At least three dead in tech hub during violence over a reported derogatory post about the Prophet Muhammad, police say.
At least three people have died in southern India’s Bengaluru city after protesters clashed with police over a provocative social media post about the Prophet Muhammad, police have told Reuters news agency.
The Facebook post offensive to Muslims sparked protests in India’s tech hub on Tuesday night in which a police station was attacked, and a politician’s house and vehicles were torched.
“The situation is under control,” Bengaluru City Police said on Twitter, adding that police fired live ammunition to disperse the crowd after using tear gas and batons.
“Despite elders of the community trying to pacify the crowd, the mob burnt vehicles on the road, they attacked the police station,” Police Commissioner Kamal Pant said.
“The police had no escape and they had to resort to firing and three people died,” Pant said, adding that 110 people had been arrested for alleged vandalism and attacking the police.
A police official said an emergency law prohibiting gatherings had been imposed in Bengaluru, a city of 12 million people best known as India’s Silicon Valley.
Pant said the person responsible for the offensive post had been arrested. It gave the first name of the accused man as Naveen, and said he is the nephew of Congress politician R Akhanda Srinivasa Murthy, whose house was attacked and burned in the violence.
The post, which reportedly involved the Prophet Mohammed, has since been deleted. Facebook did not immediately comment on the issue.
Mufti PM Muzammil of Jamiat Ulama-i-Hind appealed for calm, saying that police had taken action against the provocateur.
TV channels showed a group of people gathered outside a police station and clashing with officers, burning several police vehicles.
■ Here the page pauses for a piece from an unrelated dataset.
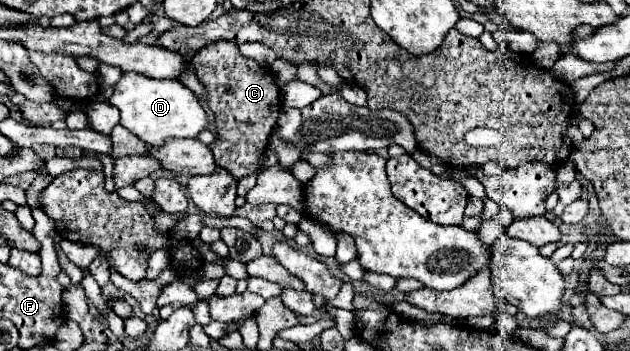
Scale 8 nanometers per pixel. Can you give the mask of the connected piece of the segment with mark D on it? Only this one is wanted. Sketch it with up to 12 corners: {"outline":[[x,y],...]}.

The videos showed the group later trying to force its way into the police station, and another group gathering outside the politician’s house shouting, throwing stones, and setting fire to vehicles parked along the road.
Protesters blocked fire engines, and some media personnel were allegedly attacked, according to reports.
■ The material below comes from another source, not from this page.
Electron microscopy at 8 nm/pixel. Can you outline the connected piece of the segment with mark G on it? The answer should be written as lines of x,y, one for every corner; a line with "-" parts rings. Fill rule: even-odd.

“We are investigating the issue and will make use of the CCTV footages to see who is behind these violent acts, and will take stringent actions,” Karnataka state Home Minister Basavraj Bommai told a local TV news channel.
‘Let’s not fight… we’re brothers’
A senior leader from the opposition Congress party in the state, Dinesh Gundu Rao, appealed to people not to take the law into their hands.
“If anybody has written anything objectionable the law will take its course and there are so many ways in a democracy to fight for justice,” he tweeted. “But Violence is not the answer.”
“What was written about the Prophet is the working of a sick mind with an intention to create violence.”
Murthy, a member of the state legislature, has also called for peace in a social media post.
“… I request our Muslim friends, for the mistake of some miscreants, let’s not fight. Whatever the fight, we’re brothers…. I request our Muslim kin to please remain peaceful. I will also stand with you,” he was quoted as saying by the newsminute.com website.
Meanwhile, R Ashoka, a state minister, told the same news channel that attacks on police and media would not be tolerated.
“What kind of people attack the police? The media? The local police have been given a free hand to deal with the situation,” he said.